▸ Testo estratto:
BUSH CONTRO I DIRITTI CIVILI

(Vedi anche "Bush taglia le libertà civili")


 

Bush contro i diritti civili.
Di Marco D’Eramo - da «Il Manifesto» dell'11 novembre 2003.

Il Patriot Act, approvato sull'onda emotiva dell'11 settembre, ha introdotto diverse restrizioni, prima di tutto verso gli stranieri. Una misura che mostra l'intenzione di Bush di estendere il proprio controllo sulla vita pubblica. Parla David Cole, professore di diritto a Washington e avvocato volontario del Center for Constitutional Rights

INVIATO A NEW YORK.
Lo stato di diritto deve essere in una crisi profonda se persino un repubblicano conservatore come Dick Armey ha detto che «in questo momento il Dipartimento della giustizia è la più grande minaccia alle libertà civili del nostro paese»: e quando ha fatto quest'affermazione, Armey era il presidente del gruppo di maggioranza nella Camera dei deputati Usa. Non passa giorno senza che una garanzia del diritto venga calpestata. Adesso il ministero della giustizia sta raccogliendo dati incriminatori contro i giudici che comminano sentenze inferiori a quelle stabilite dalle direttive ministeriali: è l'equivalente Usa di quel che fa il ministro italiano Roberto Castelli quando invia gli ispettori nelle procure troppo indipendenti. Grazie anche alla circostanza che la Corte suprema (cioè la corte costituzionale Usa) è a maggioranza conservatrice, e grazie anche a Corti di assise federali chiaramente reazionarie come quella della Virginia, il ministro della giustizia John Ashcroft, un estremista cristiano di destra, sta usando tutti i poteri forniti alle forze di polizia e alla magistratura Usa dal Patriot Act per cambiare di fatto la costituzione materiale degli Stati uniti. Il Patriot Act fu approvato il 24 ottobre del 2001 sull'onda dell'emozione per gli attacchi dell'11 settembre e costituisce l'equivalente americano di quella che è stata in Italia la legislazione d'emergenza durante gli anni di piombo. Il più esperto e più combattivo avvocato americano sui nefasti (lui dice «infami») effetti del Patriot Act è David Cole, professore alla facoltà di legge della Georgetown University di Washington D.C., avvocato volontario del gruppo Center for Constitutional Rights, commentatore alla Radio Pubblica, editorialista di The Nation. L'American Lawyer lo ha inserito nella lista dei 45 migliori avvocati pubblici degli Stati uniti sotto i 45 anni. David Cole ha scritto No Equal Justice, che nel 1999 fu premiato come il miglior libro di saggistica dell'anno dalla Boston Review of Books, e l'anno scorso ha pubblicato Enemy Aliens (sempre edito da The New Press), proprio sugli effetti del Patriot Act.

▸ Consegna a: Trascriva fedelmente ogni riga dell'elenco che segue, omettendo le immagini.
L'elenco non ha alcun legame con il testo sui diritti civili.

▸ Materiale di lavoro:

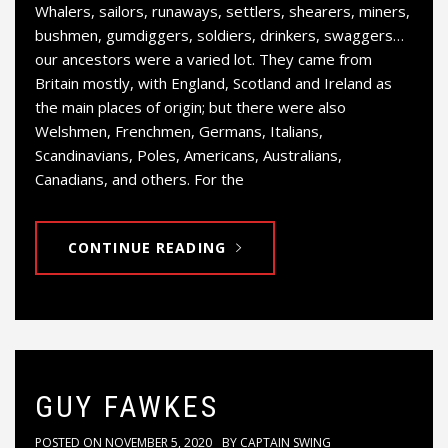
Whalers, sailors, runaways, settlers, shearers, miners,
bushmen, gumdiggers, soldiers, drinkers, swaggers…
our ancestors were a varied lot. They came from
Britain mostly, with England, Scotland and Ireland as
the main places of origin; but there were also
Welshmen, Frenchmen, Germans, Italians,
Scandinavians, Poles, Americans, Australians,
Canadians, and others. For the
CONTINUE READING
GUY FAWKES
POSTED ON
NOVEMBER 5, 2020
BY
CAPTAIN SWING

▸ Consegna b: Ripeti alla lettera un passo del testo sui diritti civili: inizi dalle parole "Di Marco D’Eramo" e si fermi dopo le parole "A NEW YORK.".

▸ Soluzione dell'esercizio a:
Whalers, sailors, runaways, settlers, shearers, miners,
bushmen, gumdiggers, soldiers, drinkers, swaggers…
our ancestors were a varied lot. They came from
Britain mostly, with England, Scotland and Ireland as
the main places of origin; but there were also
Welshmen, Frenchmen, Germans, Italians,
Scandinavians, Poles, Americans, Australians,
Canadians, and others. For the
CONTINUE READING
GUY FAWKES
POSTED ON
NOVEMBER 5, 2020
BY
CAPTAIN SWING

▸ Soluzione dell'esercizio b:
Di Marco D’Eramo - da «Il Manifesto» dell'11 novembre 2003.

Il Patriot Act, approvato sull'onda emotiva dell'11 settembre, ha introdotto diverse restrizioni, prima di tutto verso gli stranieri. Una misura che mostra l'intenzione di Bush di estendere il proprio controllo sulla vita pubblica. Parla David Cole, professore di diritto a Washington e avvocato volontario del Center for Constitutional Rights

INVIATO A NEW YORK.